*Fleur Deken, VU University, the Netheland
Gerda Gemser, RMIT University
Nico Klenner, RMIT University
More and more organizations are using designerly ways of innovating to improve and transform their innovation systems and outcomes (e.g., Liedtka, 2018). This transformation implies the adoption of an innovation process characterized by experimentation, iteration, and fast failure rather than a linear, stage-gate type of process that is focused on failure prevention (Brown, 2008). In particular when seeking to create and implement innovations that are radical in nature, iteration and experimentation are essential and require organizational flexibility, for example in the field of strategizing (Deken et al., 2018). It also requires organizations to open up their innovation systems and co-create with a broader set of stakeholders (e.g., Gemser and Perks, 2015). Interestingly, designerly ways of innovating are not only embraced by established organizations, but also by new ventures (Klenner et al., 2015). Organizations, be they newly created or established, not only borrow from the designers’ toolbox, but also seek to create a more enduring, overarching creative mindset within the organization. Such organizations may assist their employees in breaking out of their habitual ways of seeing, knowing, and acting by means of, for example, investing in creative, inspirational work spaces (Barry and Meisiek, 2010) or design thinking training programs. At the same time, the mass-marketing and commodification of designerly ways of innovating has led to a host of problems (Barry, 2017) and there are many challenges to overcome when implementing and using designerly ways of innovating in organizational settings (e.g., Carlgren et al., 2016). In this track, we seek to further explore these challenges. Possible topics/questions to explore in this track include, but are not limited to:
● How can designerly ways of innovating, which include activities such as iteration and experimentation, be implemented in organizations in an efficient and effective way?
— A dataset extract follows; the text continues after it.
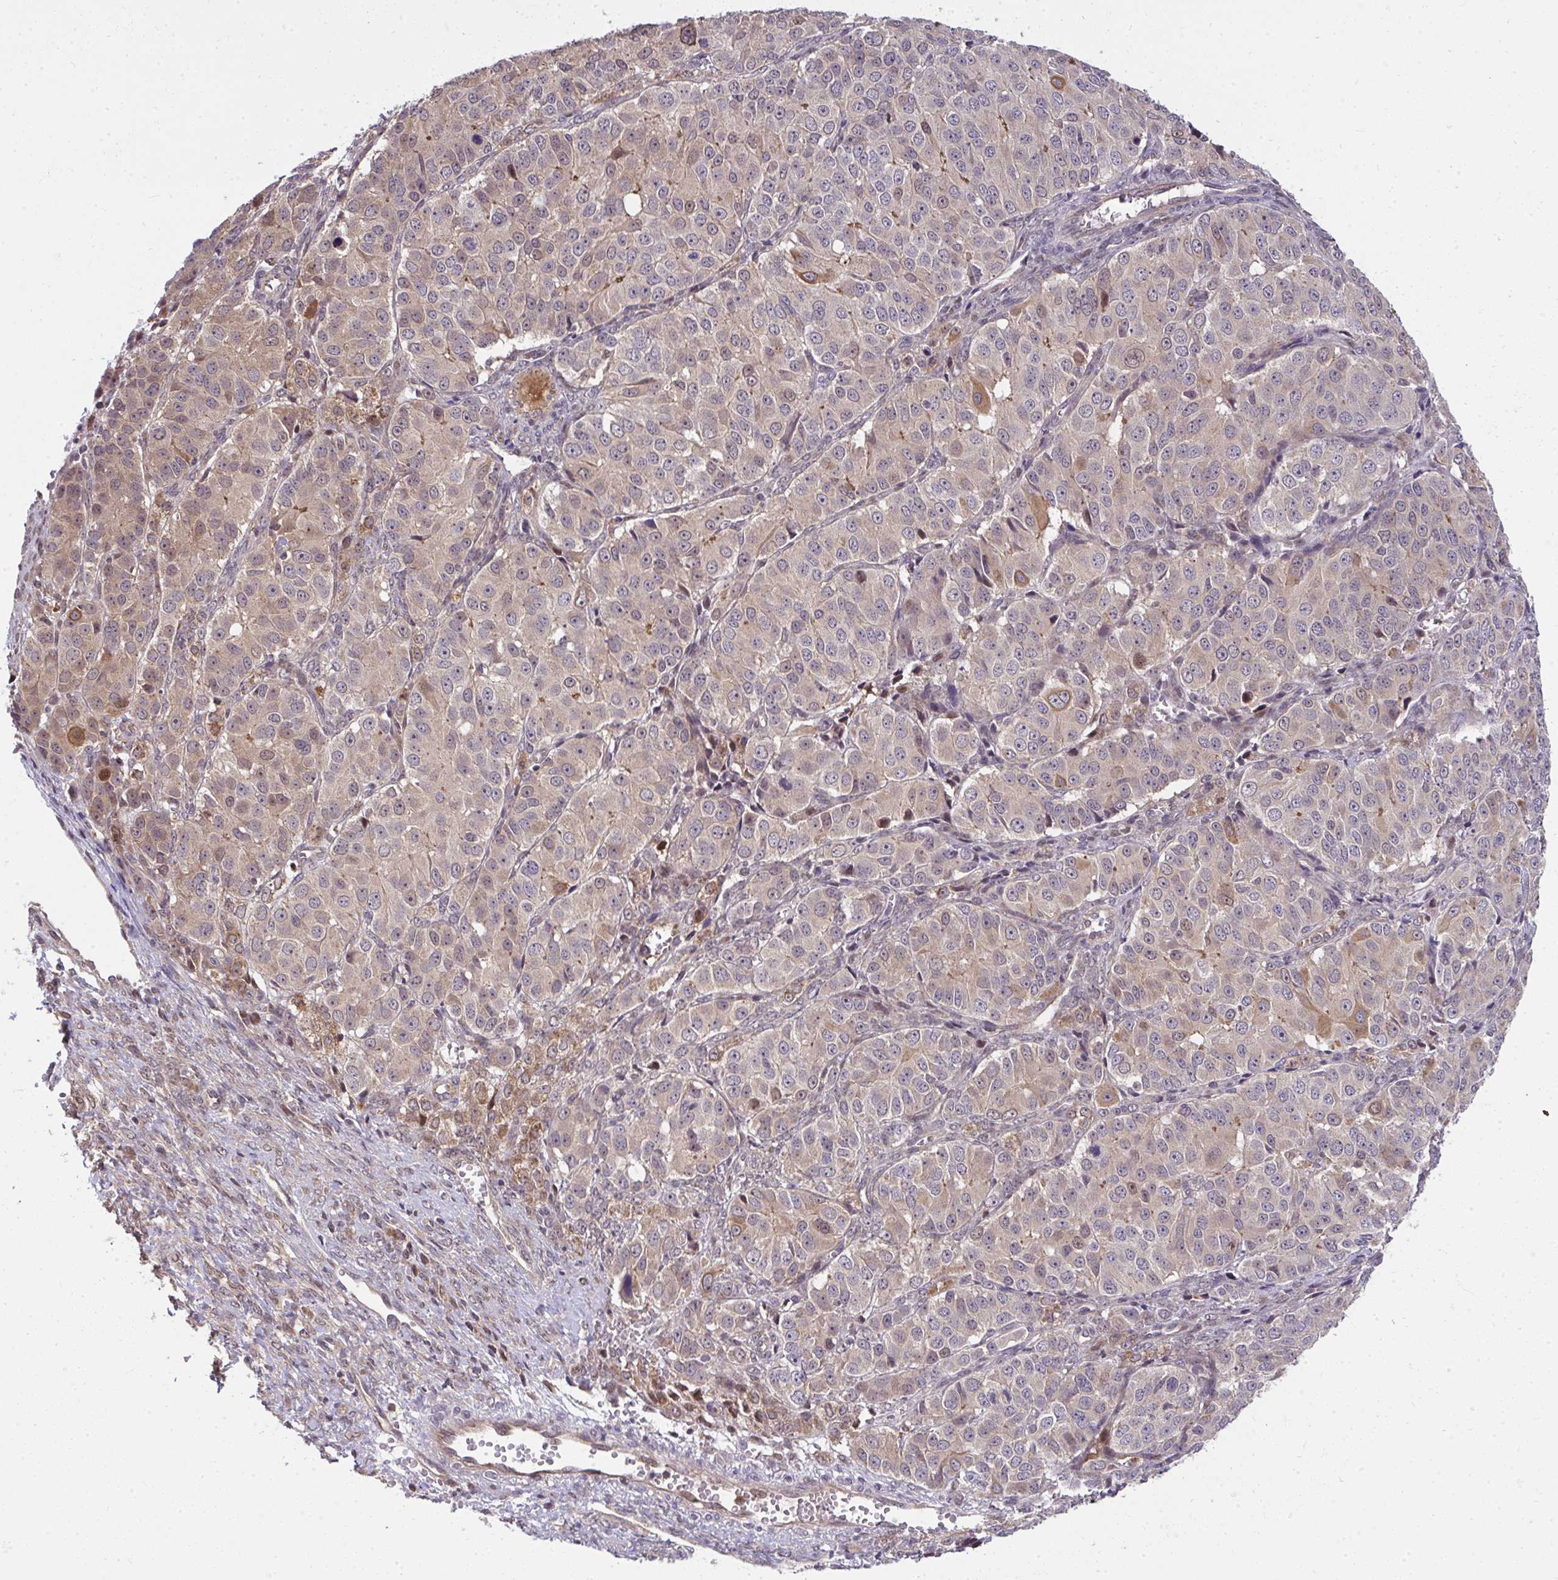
{"staining": {"intensity": "weak", "quantity": "25%-75%", "location": "cytoplasmic/membranous,nuclear"}, "tissue": "ovarian cancer", "cell_type": "Tumor cells", "image_type": "cancer", "snomed": [{"axis": "morphology", "description": "Carcinoma, endometroid"}, {"axis": "topography", "description": "Ovary"}], "caption": "Immunohistochemical staining of human endometroid carcinoma (ovarian) reveals weak cytoplasmic/membranous and nuclear protein expression in approximately 25%-75% of tumor cells.", "gene": "RDH14", "patient": {"sex": "female", "age": 51}}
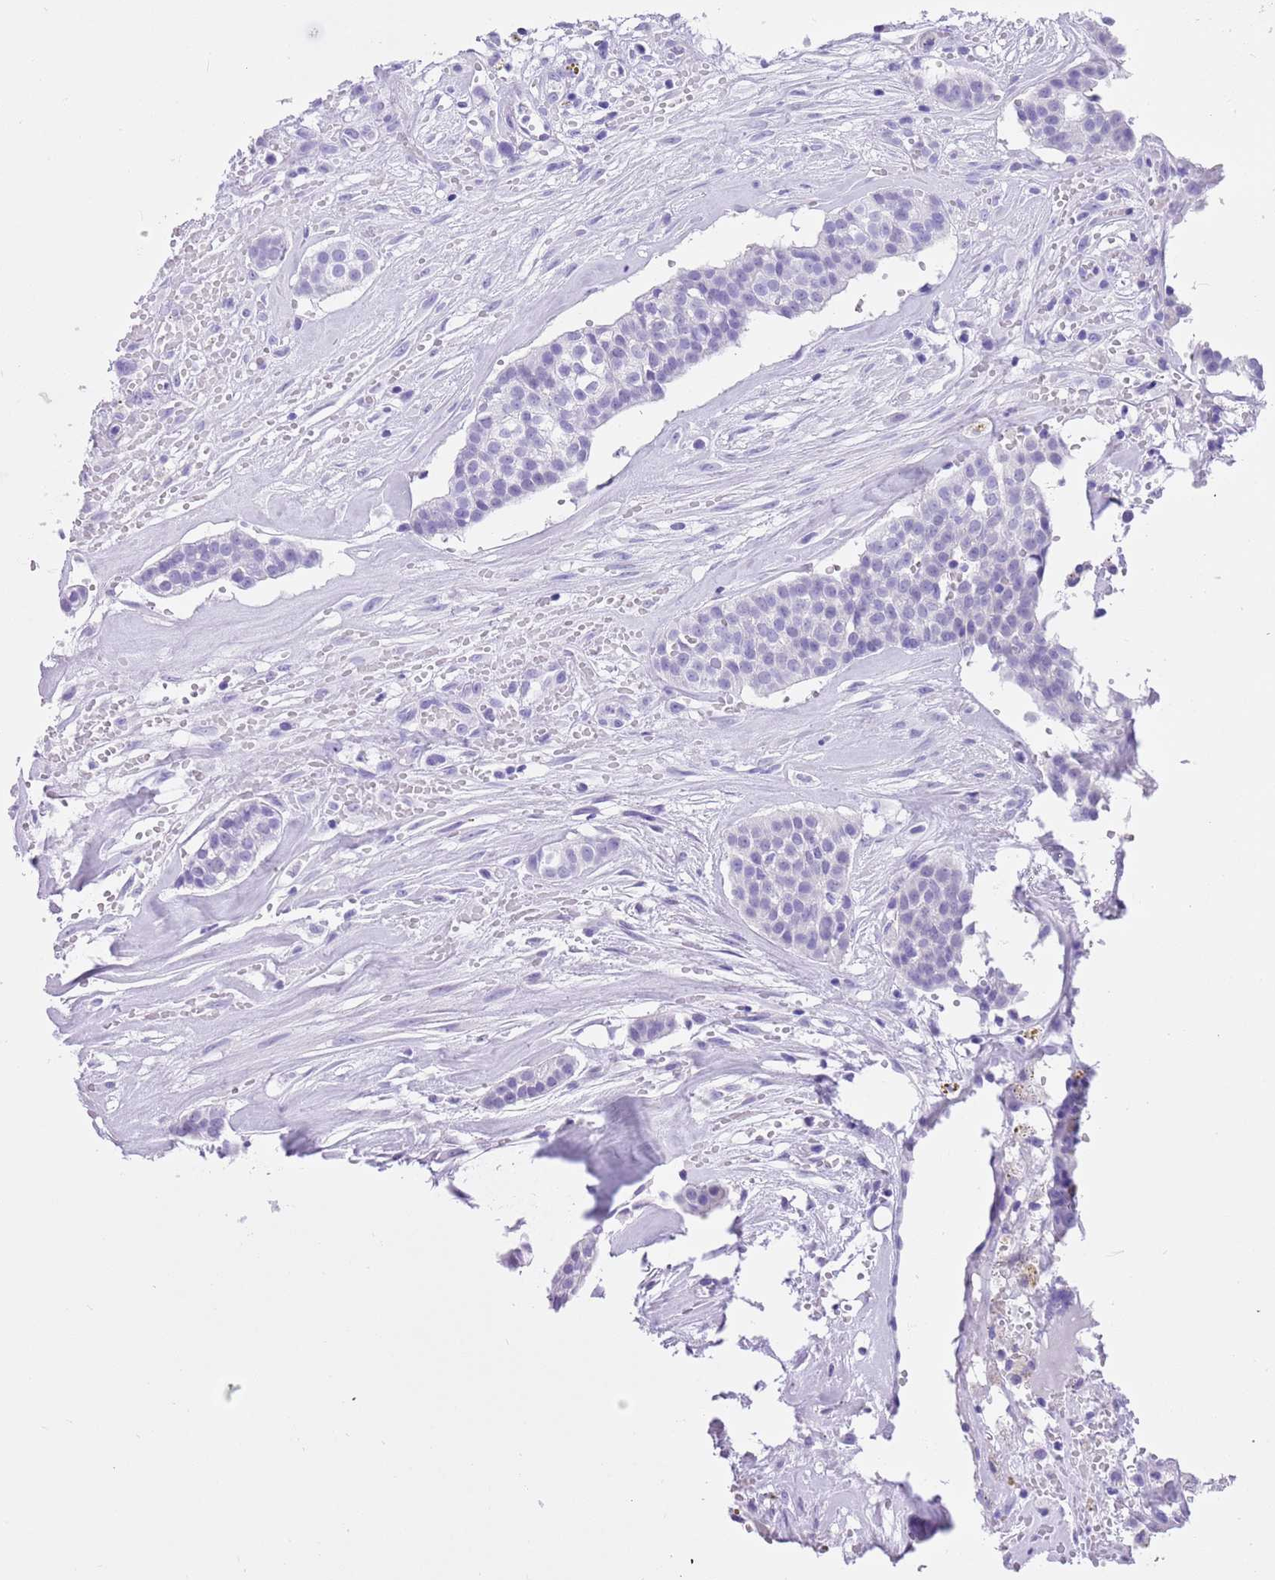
{"staining": {"intensity": "negative", "quantity": "none", "location": "none"}, "tissue": "head and neck cancer", "cell_type": "Tumor cells", "image_type": "cancer", "snomed": [{"axis": "morphology", "description": "Adenocarcinoma, NOS"}, {"axis": "topography", "description": "Head-Neck"}], "caption": "This is an immunohistochemistry photomicrograph of head and neck adenocarcinoma. There is no staining in tumor cells.", "gene": "TMEM185B", "patient": {"sex": "male", "age": 81}}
● How to engage in co-creation with ‘ordinary’ customers and other relevant stakeholders for innovation and design? What are effective strategies for involving these potentially diverse stakeholders?
● How to develop and implement strategy when engaged in (radical) design innovation?
● By means of what design practices, activities or attitudes can organizations help their employees to break out of their habitual ways of seeing, knowing, and acting; and how to sustain such changes over time?
● Which design processes, practices, or tools are effective for new firm creation? Which design processes, practices, or tools may enable or hinder scaling up new ventures?
● What are the differences between strategies for designerly ways of innovating in new ventures versus large incumbent firms?
Barry, D. 2017. Design sweets, c-suites, and the candy man factor. Journal of Marketing Management, 33, 305-311.
Barry, D., & Meisiek, S. 2010. Seeing more and seeing differently: Sensemaking, mindfulness, and the workarts. Organization Studies, 31(11), 1505-1530.
Brown, T. 2008. Design thinking. Harvard Business Review, 86(6): 84-92.
Carlgren, L., Elmquist, M., & Rauth, I. 2016. The challenges of using design thinking in industry–experiences from five large firms. Creativity and Innovation Management, 25(3), 344-362.
Deken, F., Berends, H., Gemser, G. & Lauche, K., 2018. Strategizing and the initiation of interorganizational collaboration through prospective resourcing. Academy of Management Journal,
Gemser, G., & Perks, H. 2015. Co‐creation with customers: An evolving innovation research field. Journal of Product Innovation Management, 32(5), 660-665.
Klenner, N.F., Hartz-Olsson, L. and Capron, B., 2015. Design as a competitive advantage in start-up fundraising. Journal of Design, Business & Society, 1(2), pp.163-182.
Liedtka, J. (2018). Why Design Thinking Works, Harvard Business Review. September-October.